All corporations, as well as many governmental bodies (e.g. school districts) have governing boards. While the nature of small non-profits, large multi-national corporations and school boards vary widely, they all have one thing in common. Failure to create, maintain and sustain a strong governing board will ultimately lead to the long term failure of the organization, large or small.
All too often, organizations that appear successful, if for-profit, by making money; if non-profit, by successfully fulfilling their non-profit mission, overlook this critical aspect of their Boards of Directors, because they view their boards as mere advisory committees, and their CEOs, Executive Directors and Superintendents, prefer to work without interference. Sooner or later, either when problems arise, or when the need to replace leadership (whether suddenly or with plenty of notice), the Board is faced with critical decisions which only it can make that are essential to the long term success of the organization.
Three cases in point will exemplify how important a strong governing board is to the long term success of any board governed organization.

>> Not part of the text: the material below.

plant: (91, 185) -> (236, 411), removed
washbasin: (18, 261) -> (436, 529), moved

Congress received an extensive report about the wide variety of Board failures involved in the Enron scandal. The Permanent Committee on Investigations found the following major Board failures:
- Fiduciary Failure
- High Risk Accounting
- Inappropriate Conflicts of Interest
- Extensive Undisclosed Off-The-Books Activity
- Excessive Compensation
- Lack of Independence
Sadly, over 10 years later, the lessons of Enron go unheeded, despite the passage of Sarbanes-Oxley. Thus, there is no reason to believe another Enron cannot happen.

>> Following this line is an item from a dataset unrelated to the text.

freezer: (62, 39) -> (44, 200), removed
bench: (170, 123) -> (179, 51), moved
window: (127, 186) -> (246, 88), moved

In Madison, Wisconsin, the School Board is engaged in a search for a new Superintendent. The Board just announced that it has reduced the candidates down to 2 finalists. Yet, one day after this announcement, it has become apparent that the Board’s search process was severely flawed as one of the candidates has been involved in numerous scandals, which the current School Board President stated he did not know about until informed by a reporter. Clearly, the Board was not sufficiently involved in the hiring process to let it go this far without adequately vetting the candidates before deciding upon the finalists.

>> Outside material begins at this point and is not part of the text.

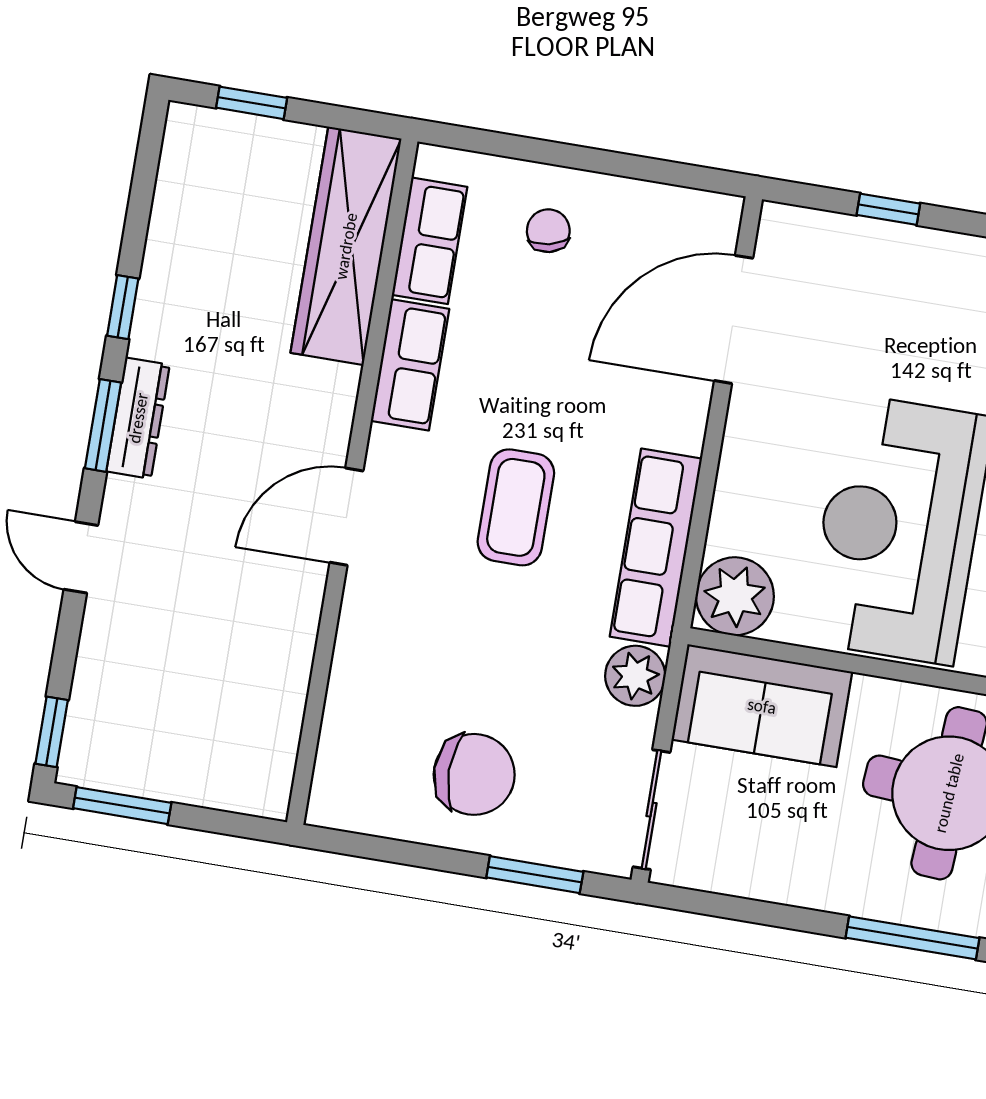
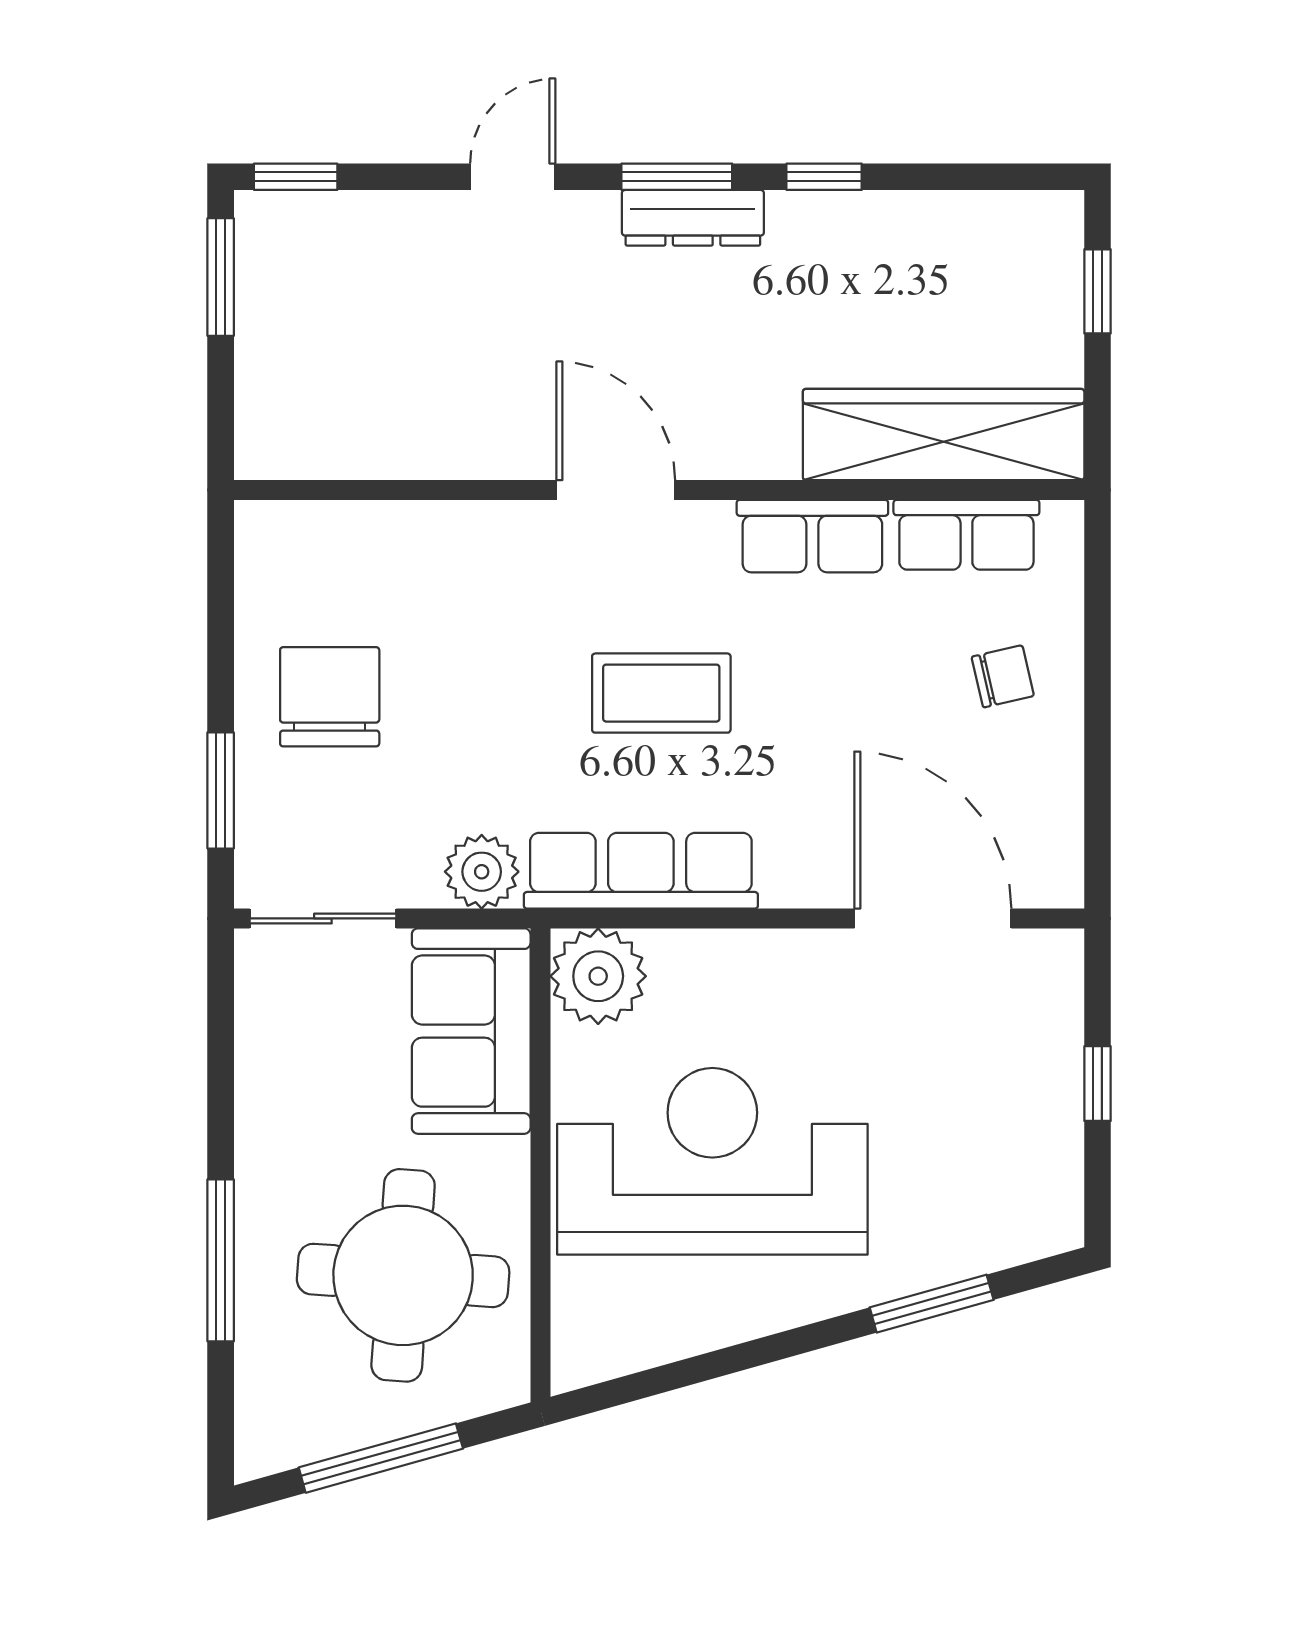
chair: (474, 774) -> (330, 697), turned 180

Finally, on a personal note, as many of my readers know, I spent 17 highly productive years at a non-profit which was governed by an intentionally weak and distant Board. The Board was so weak and distant that when the prior Executive Director retired after 31 years of service, it could not post the the job until a head hunter interviewed 20 staff to determine the needs of the agency, which the Board simply did not know. This lack of Board knowledge was created by the fact that the Board had never evaluated the prior ED during his entire 31 years of service.
The result? The Board hired a new Executive Director without any management experience who was simply not qualified for the job. He fired me about 8 months after he started and then recently resigned after just over a year on the job, and has left the agency diminished and in disarray. Sadly, the Board has failed to acknowledge its own responsibility for this debacle. After failing once again to evaluate the short-lived ED, it has announced that it will use the same flawed process in its next ED search.
The lesson is really quite simple. Boards need to exercise their required statutory fiduciary duties. They cannot do so without sufficient knowledge of the inner workings of the entity which they govern. That requires, at a minimum, an full 360 degree evaluation of the Executive Director/CEO/Superintendent, on an annual basis.
Having served on and led successful Boards of Directors, I am quite familiar with how this can be done both the right way and the wrong way. The best organizations do it the right way.